INSTRUCTIONS TO FOLLOW:
Copy the excerpt on stem cell transplant in PTCL word for word, starting at "Since 35% of" and ending at "a reduced PFS.".

SELECTED EXCERPT:
☆ ☆ ☆ ☆ ☆ ☆ ☆
Since 35% of patients in this study had mycosis fungoides or Sézary syndrome, we investigated possible differences between the CTCL patient subgroup and other subtypes of PTCL. CTCL has a clinical course distinct from other forms of PTCL, with a tendency for multiple treatment regimens over many years, as evidenced by the fact that our CTCL subgroup had double the median number of prior regimens as did the Other PTCL group. Once patients progress to advanced phase disease the median survival is between 1.5 to 4 years.[46,47]. The documentation in the literature of transplant outcomes for CTCL, consists primarily of case studies and series, including a previous City of Hope report [44]. A recent review of 60 CTCL patients from the EBMT registry [26] estimates an OS of 54% at 3 years; however, the extensive use of T-cell depletion (42%) in this study was associated with a reduced PFS.
Here we report the results of a single institution experience using allogeneic stem cell transplant in 37 patients with PTCL followed for over 5 years. We obtained 52% OS and 46.5% PFS at 5 years, with best results seen in patients transplanted in a state of a complete or partial remission compared to patients who had active disease at the time of transplant. Patients were offered allogeneic in lieu of autologous stem cell transplant due to progressive disease, bone marrow involvement or histology. Sixty-five percent of the patients received a reduced intensity conditioning regimen (RIC) with no statistically significant differences in OS or PFS compared to the ablative therapy patients. Histology subtype CTCL versus Other PTCL also made no significant difference in any survival outcome measure. While CTCL tends to have a less aggressive clinical course, the more indolent disease manifestation is offset by the larger number of prior regimens, higher median age, and extended time between diagnosis and transplant (much of it spent on immunosuppressive therapy) in our CTCL group, resulting in higher NRM.
☆ ☆ ☆ ☆ ☆ ☆ ☆
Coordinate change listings

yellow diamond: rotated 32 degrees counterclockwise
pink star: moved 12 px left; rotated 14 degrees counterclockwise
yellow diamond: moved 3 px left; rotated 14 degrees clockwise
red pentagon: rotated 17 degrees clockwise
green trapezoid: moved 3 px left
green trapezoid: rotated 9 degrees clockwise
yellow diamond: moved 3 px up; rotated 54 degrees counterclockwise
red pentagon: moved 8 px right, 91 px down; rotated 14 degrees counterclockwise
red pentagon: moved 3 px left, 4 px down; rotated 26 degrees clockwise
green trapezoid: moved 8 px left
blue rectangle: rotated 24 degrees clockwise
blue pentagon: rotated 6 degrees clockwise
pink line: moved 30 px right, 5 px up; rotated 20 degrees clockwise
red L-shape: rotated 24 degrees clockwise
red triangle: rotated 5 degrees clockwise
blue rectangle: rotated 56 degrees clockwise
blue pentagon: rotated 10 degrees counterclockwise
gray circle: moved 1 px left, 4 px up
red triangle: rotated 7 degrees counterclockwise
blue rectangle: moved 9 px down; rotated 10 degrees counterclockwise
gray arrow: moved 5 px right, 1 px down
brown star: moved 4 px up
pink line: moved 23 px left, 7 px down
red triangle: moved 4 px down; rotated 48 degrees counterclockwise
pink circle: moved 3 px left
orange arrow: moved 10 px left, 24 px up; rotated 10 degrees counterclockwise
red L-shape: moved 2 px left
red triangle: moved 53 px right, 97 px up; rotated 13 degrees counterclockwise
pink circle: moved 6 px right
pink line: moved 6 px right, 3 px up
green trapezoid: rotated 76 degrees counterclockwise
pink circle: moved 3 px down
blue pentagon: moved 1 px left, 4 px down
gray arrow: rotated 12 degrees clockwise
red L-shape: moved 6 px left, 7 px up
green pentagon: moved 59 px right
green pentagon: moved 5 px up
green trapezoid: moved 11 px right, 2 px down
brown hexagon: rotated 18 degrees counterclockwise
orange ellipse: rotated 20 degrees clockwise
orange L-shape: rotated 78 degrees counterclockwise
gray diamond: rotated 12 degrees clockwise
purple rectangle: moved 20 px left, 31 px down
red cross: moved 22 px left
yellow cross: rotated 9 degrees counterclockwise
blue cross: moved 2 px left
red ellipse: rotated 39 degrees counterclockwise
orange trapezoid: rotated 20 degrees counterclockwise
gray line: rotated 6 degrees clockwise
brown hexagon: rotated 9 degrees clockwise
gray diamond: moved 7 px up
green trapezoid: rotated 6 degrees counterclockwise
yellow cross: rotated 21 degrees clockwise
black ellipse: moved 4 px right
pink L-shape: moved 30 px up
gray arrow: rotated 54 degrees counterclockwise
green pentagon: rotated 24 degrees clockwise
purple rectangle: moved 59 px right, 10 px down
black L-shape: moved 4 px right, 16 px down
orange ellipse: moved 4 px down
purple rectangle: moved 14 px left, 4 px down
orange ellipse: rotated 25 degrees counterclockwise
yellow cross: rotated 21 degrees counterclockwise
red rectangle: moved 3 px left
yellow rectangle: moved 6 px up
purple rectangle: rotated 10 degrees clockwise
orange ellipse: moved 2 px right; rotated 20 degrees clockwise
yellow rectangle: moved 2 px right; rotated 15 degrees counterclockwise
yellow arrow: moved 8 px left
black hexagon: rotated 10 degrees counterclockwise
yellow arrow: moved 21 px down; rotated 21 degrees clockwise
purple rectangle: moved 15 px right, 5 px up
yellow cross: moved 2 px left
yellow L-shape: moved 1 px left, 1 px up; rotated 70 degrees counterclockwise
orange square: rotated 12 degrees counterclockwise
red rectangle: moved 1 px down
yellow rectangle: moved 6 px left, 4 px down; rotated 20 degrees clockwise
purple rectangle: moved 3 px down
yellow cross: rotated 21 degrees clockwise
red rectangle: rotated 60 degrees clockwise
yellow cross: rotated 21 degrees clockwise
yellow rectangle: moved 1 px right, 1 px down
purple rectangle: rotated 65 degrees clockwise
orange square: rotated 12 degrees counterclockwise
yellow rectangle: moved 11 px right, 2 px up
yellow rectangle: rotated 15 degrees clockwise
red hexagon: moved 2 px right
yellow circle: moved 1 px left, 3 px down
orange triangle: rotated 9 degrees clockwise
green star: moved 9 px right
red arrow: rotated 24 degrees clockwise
☆ ☆ ☆ ☆ ☆ ☆ ☆
SOLUTION TO THIS EXERCISE:
Since 35% of patients in this study had mycosis fungoides or Sézary syndrome, we investigated possible differences between the CTCL patient subgroup and other subtypes of PTCL. CTCL has a clinical course distinct from other forms of PTCL, with a tendency for multiple treatment regimens over many years, as evidenced by the fact that our CTCL subgroup had double the median number of prior regimens as did the Other PTCL group. Once patients progress to advanced phase disease the median survival is between 1.5 to 4 years.[46,47]. The documentation in the literature of transplant outcomes for CTCL, consists primarily of case studies and series, including a previous City of Hope report [44]. A recent review of 60 CTCL patients from the EBMT registry [26] estimates an OS of 54% at 3 years; however, the extensive use of T-cell depletion (42%) in this study was associated with a reduced PFS.